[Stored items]

==*==

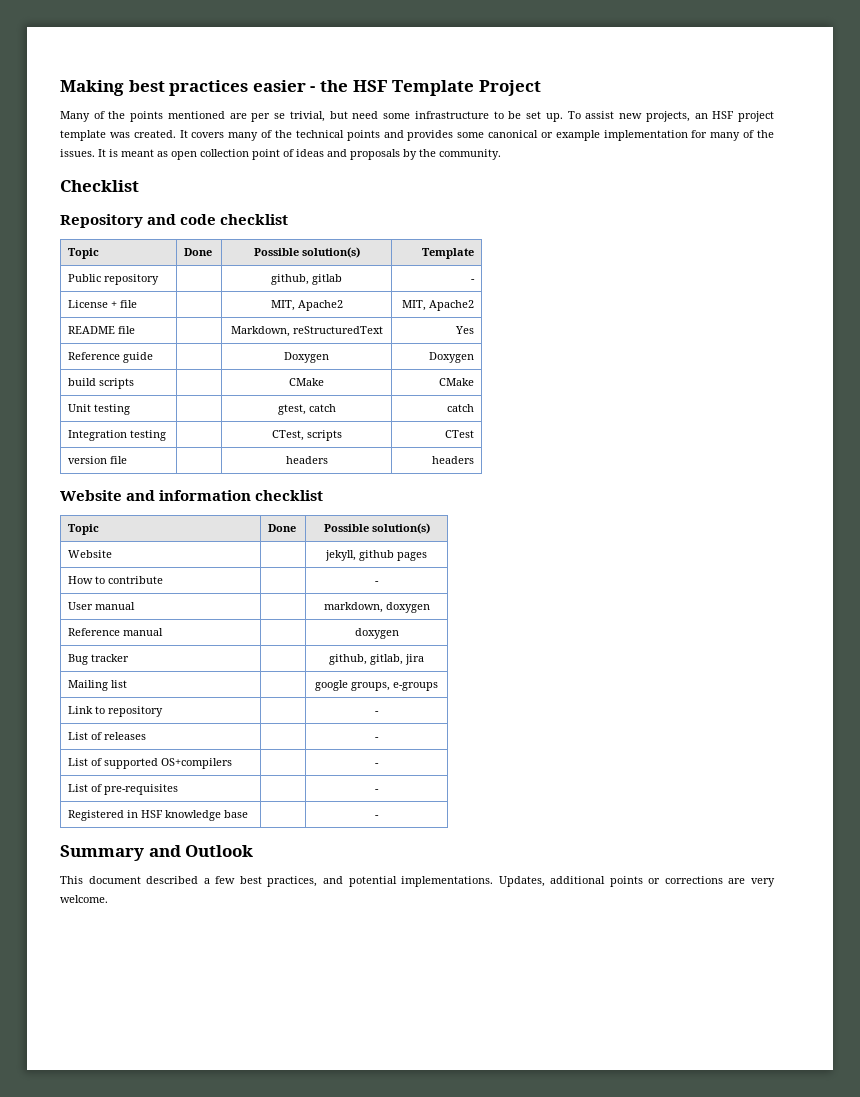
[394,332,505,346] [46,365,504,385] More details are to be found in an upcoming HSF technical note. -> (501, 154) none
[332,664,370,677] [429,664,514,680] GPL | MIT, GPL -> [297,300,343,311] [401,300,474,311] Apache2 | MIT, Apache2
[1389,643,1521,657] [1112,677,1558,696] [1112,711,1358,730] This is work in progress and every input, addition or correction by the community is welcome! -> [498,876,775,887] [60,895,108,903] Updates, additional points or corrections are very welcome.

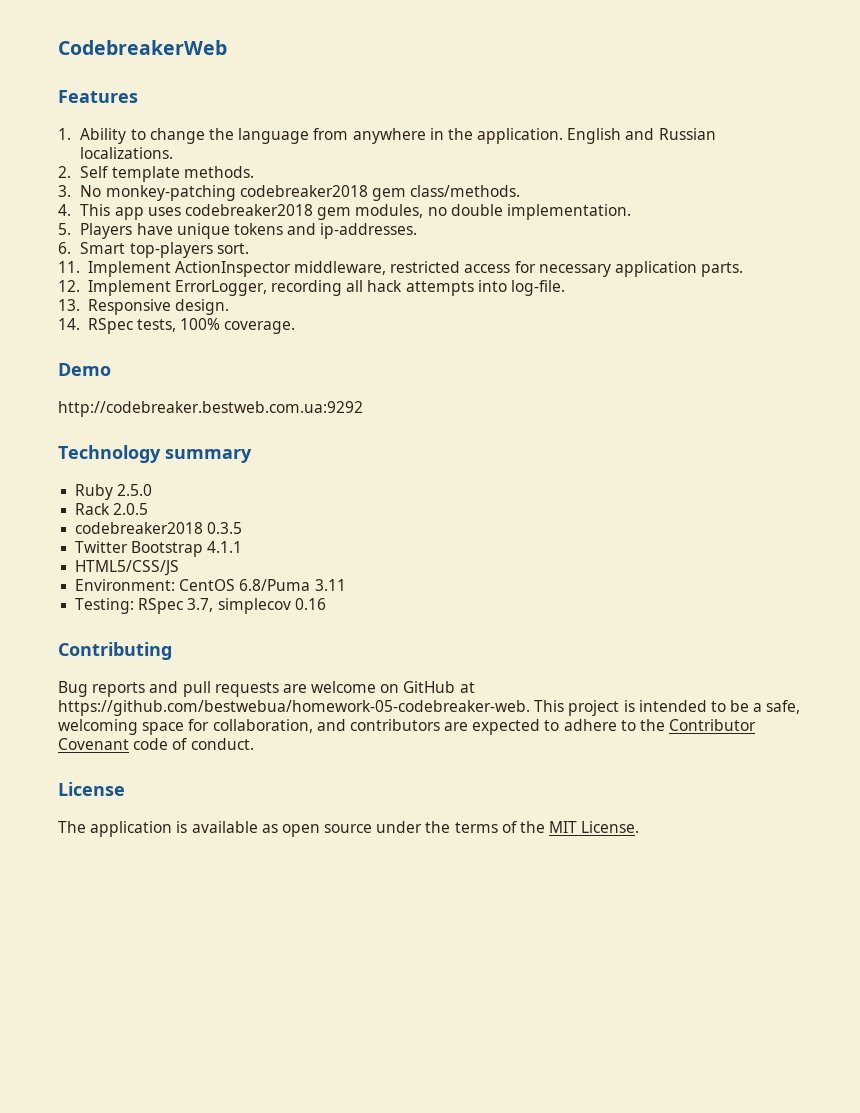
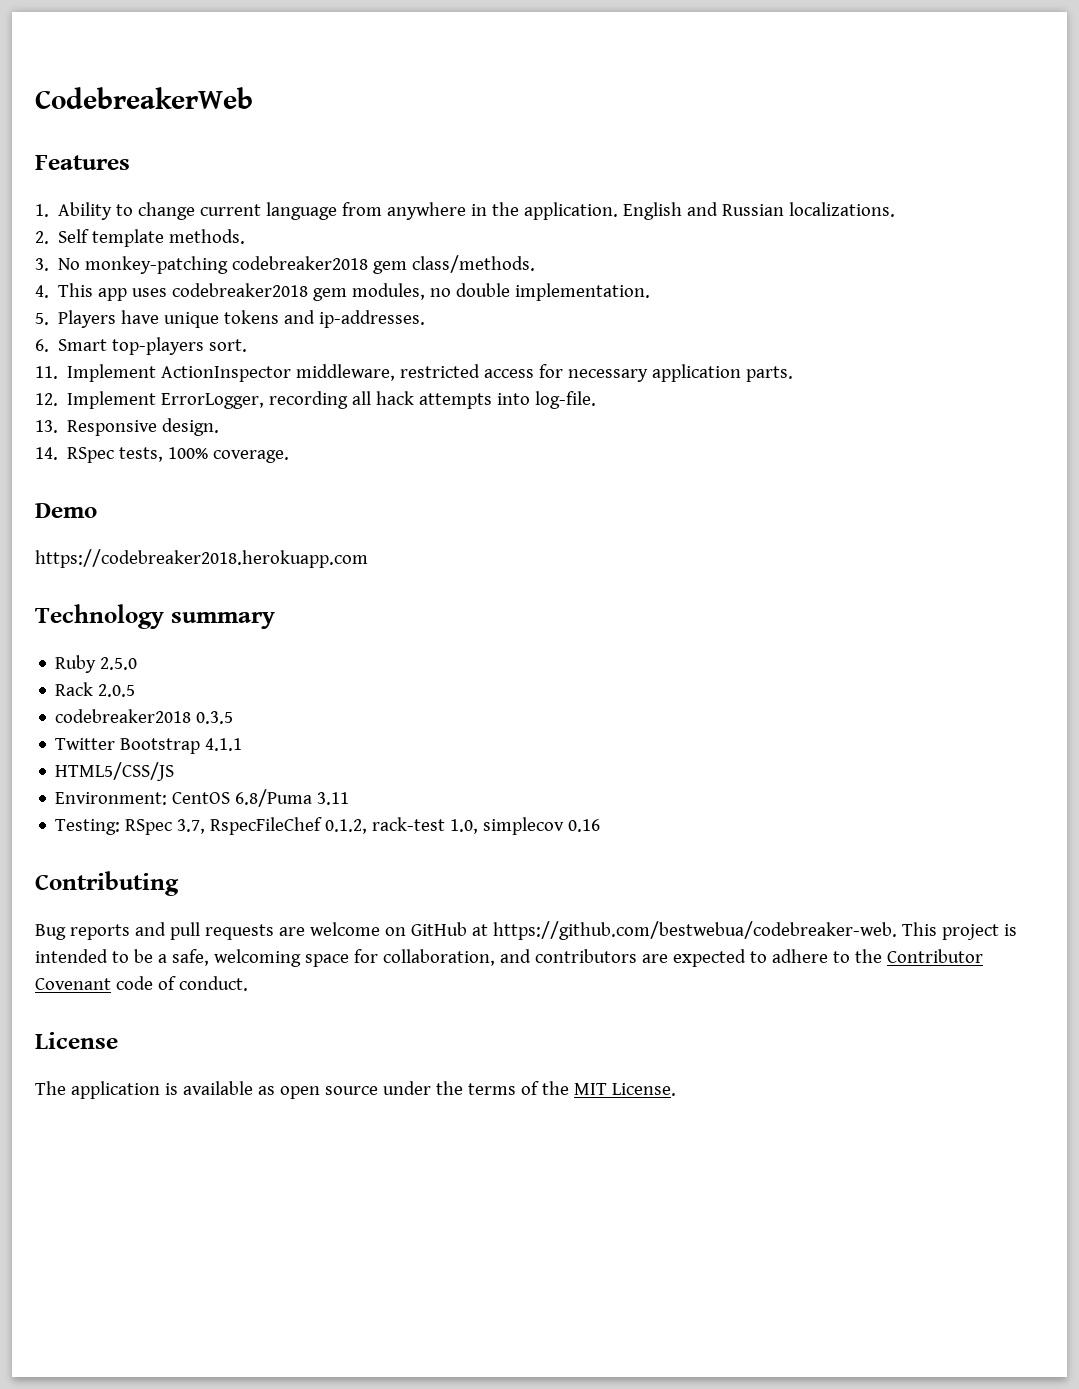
[208,128,234,140] the -> [200,204,262,216] current
[58,401,363,417] http://codebreaker.bestweb.com.ua:9292 -> [35,549,368,568] https://codebreaker2018.herokuapp.com
(214, 605) none -> [210,817,479,835] RspecFileChef 0.1.2, rack-test 1.0,
[58,700,530,716] https://github.com/bestwebua/homework-05-codebreaker-web. -> [492,921,897,940] https://github.com/bestwebua/codebreaker-web.

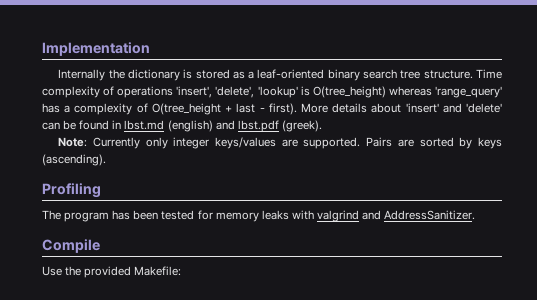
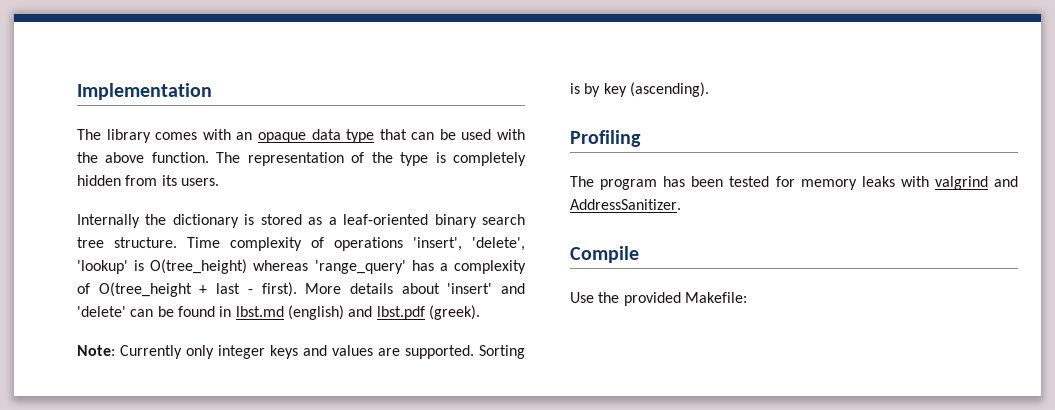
(150, 49) none -> [77,129,525,143] [77,152,527,166] [77,175,219,186] // The library comes with an opaque data type that can be used with the above function. The representation of the type is completely hidden from its users.
[215,137,502,149] keys/values are supported. Pairs are sorted by keys -> [270,345,525,359] [570,83,627,97] keys and values are supported. Sorting is by key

==*==

Leave every image out and retype the entries above word for word.

FINISHED EXERCISE:
[394,332,505,346] [46,365,504,385] More details are to be found in an upcoming HSF technical note. -> (501, 154) none
[332,664,370,677] [429,664,514,680] GPL | MIT, GPL -> [297,300,343,311] [401,300,474,311] Apache2 | MIT, Apache2
[1389,643,1521,657] [1112,677,1558,696] [1112,711,1358,730] This is work in progress and every input, addition or correction by the community is welcome! -> [498,876,775,887] [60,895,108,903] Updates, additional points or corrections are very welcome.

[208,128,234,140] the -> [200,204,262,216] current
[58,401,363,417] http://codebreaker.bestweb.com.ua:9292 -> [35,549,368,568] https://codebreaker2018.herokuapp.com
(214, 605) none -> [210,817,479,835] RspecFileChef 0.1.2, rack-test 1.0,
[58,700,530,716] https://github.com/bestwebua/homework-05-codebreaker-web. -> [492,921,897,940] https://github.com/bestwebua/codebreaker-web.

(150, 49) none -> [77,129,525,143] [77,152,527,166] [77,175,219,186] // The library comes with an opaque data type that can be used with the above function. The representation of the type is completely hidden from its users.
[215,137,502,149] keys/values are supported. Pairs are sorted by keys -> [270,345,525,359] [570,83,627,97] keys and values are supported. Sorting is by key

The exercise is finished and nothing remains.